Massive pipes thrummed around them in a dizzying maze that rose up into the shadows of the poorly lit space beyond the reach of auspex or eye. On several nearby walls he saw writing, but it wasn't Gothic, NeoMericum or any other language he knew. Taylor, though, recognized it. "The Sukkar Arcology. I think it's called the Sukr Hive, now. Our destination is in West Nordafrik. We've got a ways to go. Will that bike make it?"

Renold tried not to think about how low the power cell was. The spares were on Taylor's bike, and were lost with it. "Maybe. You ever been here?"

"Once, but it was so long ago the Indus River still existed. I don't think anything I knew of it still applies."

"Indus River?"

"The mountains that held the glaciers that fed the river don't exist anymore," she noted dryly.

"Right. So, my own map ends here. The Sigillite must have thought it was far enough out. I guess we keep going up until we find a surface level."

It was no easy ascent. Taylor recognized some of the lettering, but could not speak the Indostanic language itself. Very few could, as it had not been spoken in thousands of years. Eventually, however, they were able to find a utility stairwell wide enough to accommodate the jetbike, if just barely. They had to stand on either side of the vehicle with its gravitics on full and push it up manually. It was grueling work, made possibly only by the artifice of their archeotech power suits.

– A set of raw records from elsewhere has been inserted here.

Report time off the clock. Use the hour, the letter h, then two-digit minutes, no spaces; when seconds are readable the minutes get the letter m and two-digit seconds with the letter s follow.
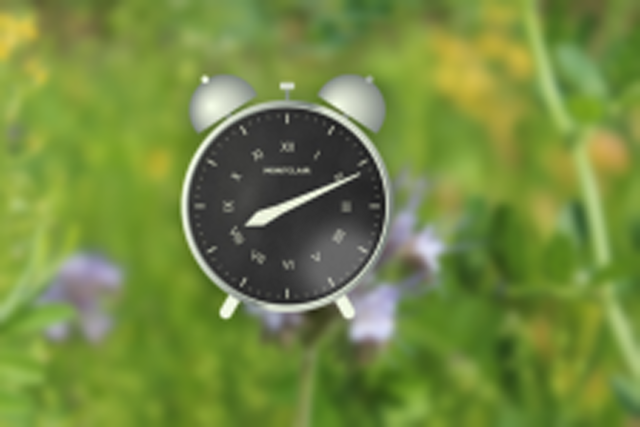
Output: 8h11
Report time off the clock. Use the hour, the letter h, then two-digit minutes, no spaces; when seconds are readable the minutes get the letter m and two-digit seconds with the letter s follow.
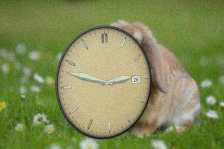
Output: 2h48
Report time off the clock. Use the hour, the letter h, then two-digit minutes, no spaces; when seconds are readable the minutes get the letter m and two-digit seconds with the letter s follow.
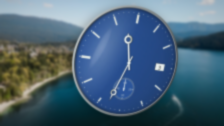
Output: 11h33
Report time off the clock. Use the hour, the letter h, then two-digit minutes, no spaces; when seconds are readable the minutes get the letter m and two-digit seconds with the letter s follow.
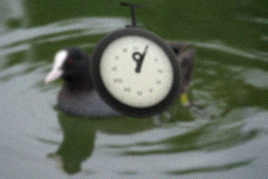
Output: 12h04
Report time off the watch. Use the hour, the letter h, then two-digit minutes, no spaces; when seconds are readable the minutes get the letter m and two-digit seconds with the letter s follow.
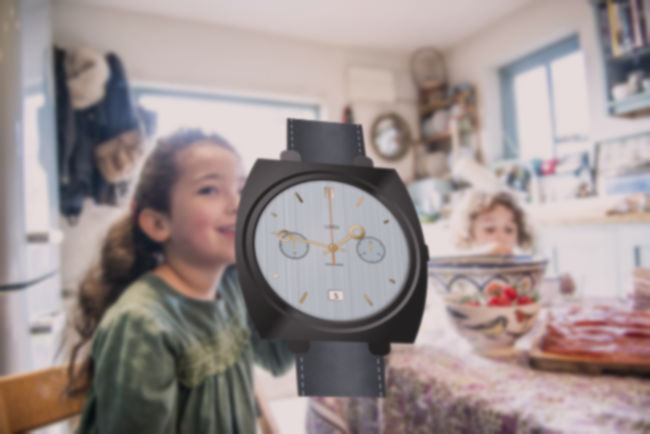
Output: 1h47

They made it up nearly twenty subterranean levels when they both heard and felt heavy, irregular thumps through their boots and helmet sensors.

"Artillery," Stein muttered to himself. "Damn."

"It couldn't be the main force," Taylor said. Then she added: "Not that it needs to be."

They kept pushing the bike up until they came to a level that had what once was a wide entrance, but was not partially obscured by rubble. By this time they could hear distant combat–the distant snap-pop of lasguns and louder projectile weapons. Screams.

Taylor removed her sniper rifle, got on her stomach, and shimmied through a narrow opening of the debris until she was able to see into a broad atrium.

"What do you see?" Stein voxed.

"Traitor auxilia."

With the help of their power armor, Taylor and Renold shifted enough rubble to get the bike through. They found themselves in a partially collapsed service tunnel that let out into the broader forum of a shattered hive city.

Peeking out from the tunnel entrance, Renold saw immediately that the mortal soldiers were not fleeing from the Imperial army. The Eye of Horus flew from staffs set over twenty Chimera transports as several hundred purely mortal soldiers were firing at the poorly equipped, rag-tag defenders of the hive city.

Behind the Chimera he could see a single Basilisk, and it was from this one cannon that the artillery they heard originated.

"I thought all civilians were conscripted to the palace," Renold muttered.

"Only the ones that could fight," Taylor said. She grimly pointed at the defenders, and he could see immediately what she meant.

Those fighting were the elderly, women and even children. They all fought with expressions of dread, as if they knew their situation was hopeless. "We're not getting through that easily," Stein noted.

"No, we're not. Get out the tent."

Her tone shifted; he could hear the stubbornness rising. "What are you thinking?"

"I count two hundred men. That's not a task force, they're deserters. Look at how they're fighting. They want slaves, Renold. That's the only reason those people are still alive. We're not going to let them win. Come on!"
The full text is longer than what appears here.